→ **Exercise description**:
Give the lines again, unchanged, starting with the line containing "pro certified installers, or" and ending with the last line of the data below.

→ **Given data**:
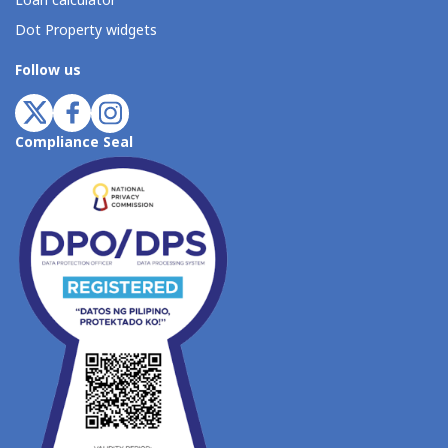
Loan calculator
Dot Property widgets
Follow us
Compliance Seal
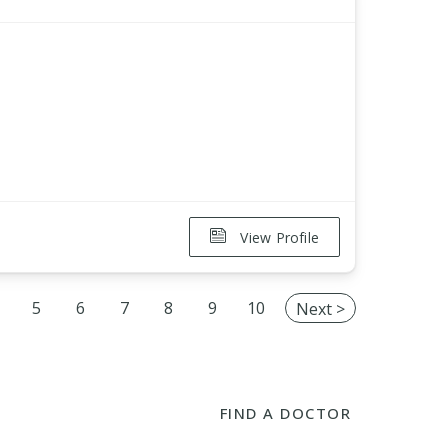
View Profile
5
6
7
8
9
10
Next >
FIND A DOCTOR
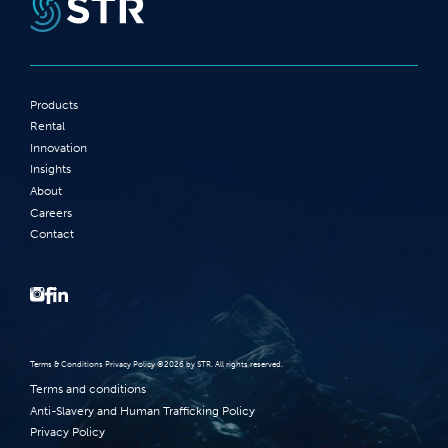
Products
Rental
Innovation
Insights
About
Careers
Contact
Terms‭ ‬&‭ ‬Conditions Privacy Policy‭ ‬©2026 ‬by STR‭. ‬All rights reserved‭.‬
Terms and conditions
Anti-Slavery and Human Trafficking Policy
Privacy Policy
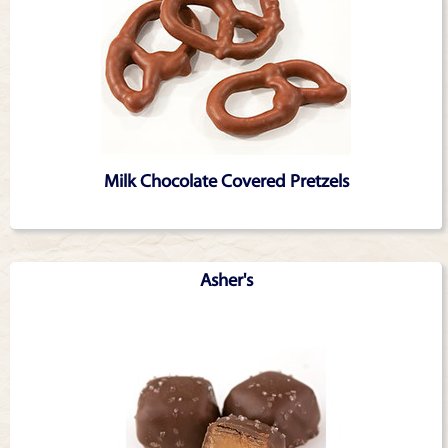
Milk Chocolate Covered Pretzels
Asher's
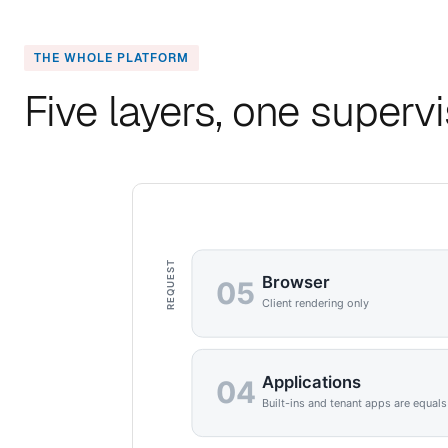
THE WHOLE PLATFORM
Five layers, one superv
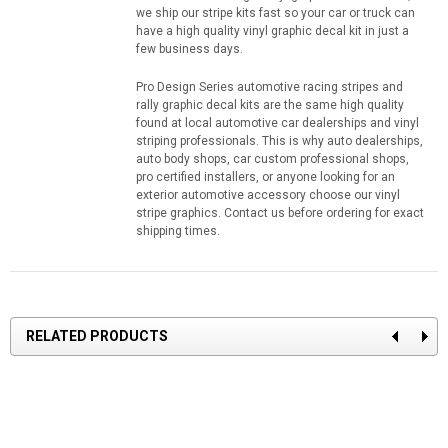
we ship our stripe kits fast so your car or truck can
have a high quality vinyl graphic decal kit in just a
few business days.
Pro Design Series automotive racing stripes and
rally graphic decal kits are the same high quality
found at local automotive car dealerships and vinyl
striping professionals. This is why auto dealerships,
auto body shops, car custom professional shops,
pro certified installers, or anyone looking for an
exterior automotive accessory choose our vinyl
stripe graphics. Contact us before ordering for exact
shipping times.
RELATED PRODUCTS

→ **Solution for this exercise**:
pro certified installers, or anyone looking for an
exterior automotive accessory choose our vinyl
stripe graphics. Contact us before ordering for exact
shipping times.
RELATED PRODUCTS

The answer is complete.